If you've ever typed the same prompt into an AI tool for the tenth time and thought "there has to be a better way" - Google is apparently listening. The company is rolling out a new feature called Skills for Chrome, which lets you save and reuse your favorite AI-powered workflows directly in the browser, according to a report from TechChrunch.

What Skills actually does

The idea is pretty straightforward: instead of rebuilding your prompts from scratch every time you need to do something repetitive - summarize a page, reformat text, translate content - you save it once as a Skill and call it up whenever you need it. It's built on top of Gemini, Google's AI assistant, which has been quietly embedding itself deeper into Chrome over the past year or so.

Think of it like a macro, but for AI prompts. Power users have been doing something similar through workarounds for a while now, but having it baked natively into the browser removes a lot of friction.

Why this one is worth paying attention to

We're at a point where most people who use AI tools regularly have a handful of go-to prompts they rely on constantly. The problem is that most platforms treat every session like you're starting fresh. Skills is a direct attempt to fix that - making AI feel less like a tool you have to configure every time and more like something that actually learns your workflow.

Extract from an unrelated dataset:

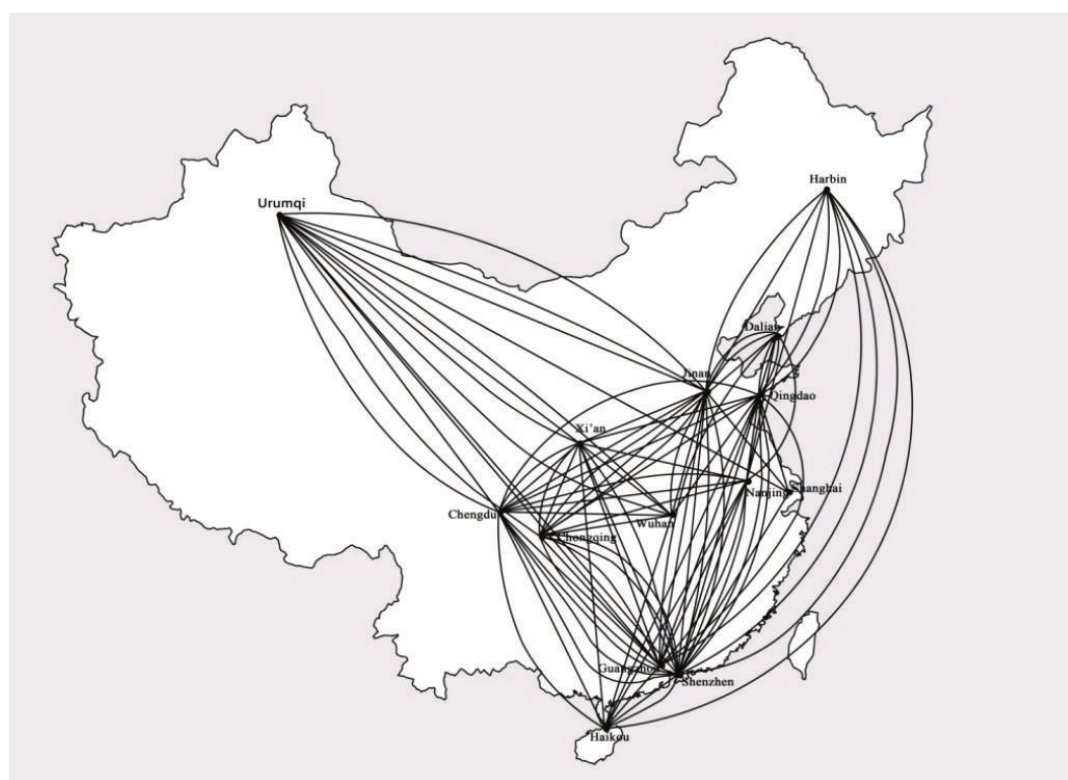
Figure 2: Chinese airline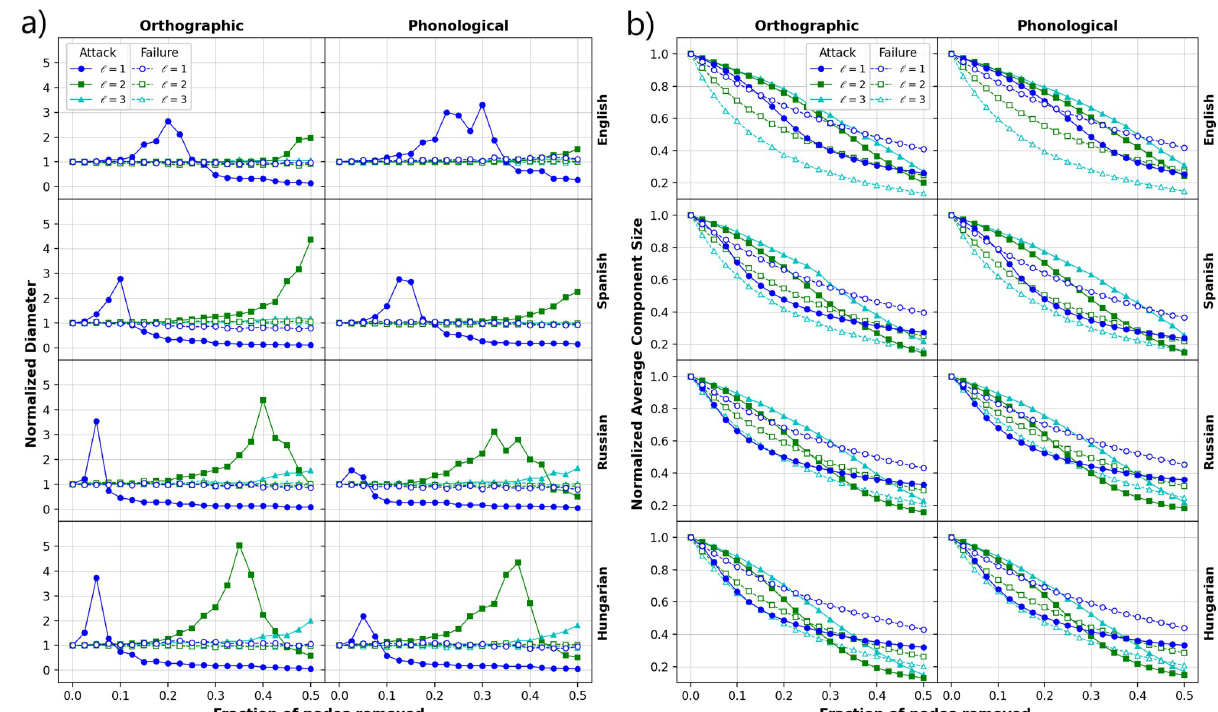
Fig 7. Robustness of the networks. Directed attacks consist in removing the most connected nodes and for the failures nodes are removed randomly. a) Behavior of the normalized diameter in terms of the fraction of removed nodes. b) As above but for normalized component size. Different profiles for the decay are observed when comparing orthographic and phonological networks from the four languages. The results for failures correspond to the average from 10 independent realizations.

It also signals where browser-based AI is heading more broadly. Rather than AI being a separate tab you switch to, the goal seems to be weaving it into the fabric of how you actually use the web. Skills is a small but telling step in that direction.

The bigger picture

Google has been making steady moves to deepen Gemini's role in Chrome, and this feels like one of the more practical additions yet. Not every AI feature lands well with regular users - plenty of them feel flashy but forgettable. A tool that genuinely saves you time on repetitive tasks, though? That has staying power.

Whether Skills becomes a daily habit for most Chrome users will depend a lot on how easy it is to set up and how reliably it works in practice. But the concept is sound, and if you're someone who lives in your browser and leans on AI for productivity, it's worth keeping an eye on as it rolls out.